Segment Start: Excerpt provided

By Bill Parry
Borough President Melinda Katz joined City Councilman Costa Constantinides in Woodside Monday to announce that all 11 classroom trailers will be removed at the end of the year from the PS 151 playground, which will be updated to bring increased recreational space for students and the community. At its April policy meeting, the Panel for Educational Policy will vote to approve the resiting of PS Q255, which serves autistic students between the ages of 5 and 17, which is co-located at PS 151’s building but occupies the trailers in the playground.
“Our community has long advocated for the removal of trailers from the PS 151 playground to create more much-needed outdoor space and to find a permanent learning space for Q225 students,” Constantinides said. “We have been working with our partners, Queens Borough President Melinda Katz and School Construction Authority President Lorraine Grillo, to find a long-term solution. Our students require permanent educational space that’s indoors, rather than in temporary units or trailers. All children should have adequate recreational and playground space.”
Originally built as temporary units to house nearly 120 students due to overcrowding, the classroom trailers frequently lack ventilation, heat and bathrooms. Many trailers were built to be in service for a decade but most are used for years after their expiration date.

Segment End: Excerpt provided

◆ Assigned task A
Answer these questions using the article on the PS 151 classroom trailers:
(i) How many classroom trailers will be removed from the PS 151 playground?
(ii) Which body will vote at its April policy meeting on resiting PS Q255?
(iii) About how many students were the trailers originally built to house?
◆ Assigned task B
Carry on the article about removing the PS 151 classroom trailers from the point where it stops.

Segment Start: Supplied information

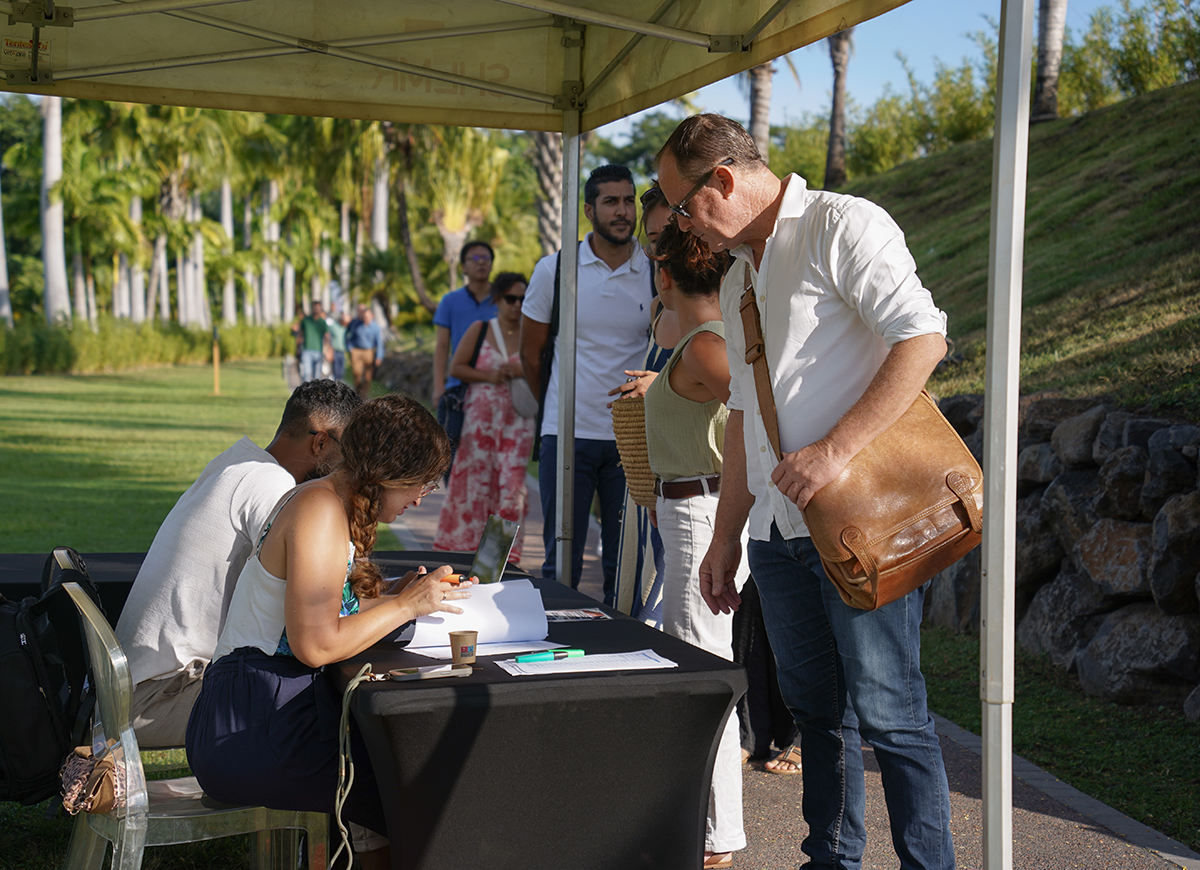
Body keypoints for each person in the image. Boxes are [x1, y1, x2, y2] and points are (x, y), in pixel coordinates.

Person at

Segment End: Supplied information

◆ Expected output A
(i) 11
(ii) The Panel for Educational Policy
(iii) Nearly 120

◆ Expected output B
Constantinides and Katz repeatedly heard from constituents, parents, educators and students about the need to remove the trailers and reopen the playground for physical activity. The resiting provides Q255 students with permanent instructional space and improved learning conditions at the PS Q397 building.
“Classroom trailers should never be a permanent solution to school overcrowding,” Katz said. “We are thrilled for the students and teachers of PS 255 who will be able to resume in real school buildings.”
There is currently only a pre-K program at Q397, site of the former Most Precious Blood Catholic school. All instructional and extracurricular activities offered to Q255 students would continue at the new permanent, long-term learning space.
“We are thrilled to support two schools today by providing PS Q255 students with improved facilities and removing the TCUs from the outdoor space at PS 151, and we look forward to continuing to work closely with families throughout this process,” Department of Education Deputy Chancellor Elizabeth Rose said. “This is part of our ongoing work to remove TCUs and we remain dedicated to continuing this work across the city.”
Meanwhile, Constantinides announced voting on how to spend $1 million on local projects through Participatory Budgeting will commence later this month. Ballot proposals include solar panels for the Queens Library on Steinway Street, a fitness upgrade at Whitey Ford Field, a new research center at Q300/PS 17, increased lighting at the Astoria Houses parking lot, and neighborhood wayfinding maps on Hoyt Avenue and 31st Street.
“I am proud once again to provide our residents with the chance to help decide how to invest $1 million in our neighborhood,” Constantinides said. “This rewarding opportunity brings the city budget process directly to our community members, and keeps the community civically engaged.”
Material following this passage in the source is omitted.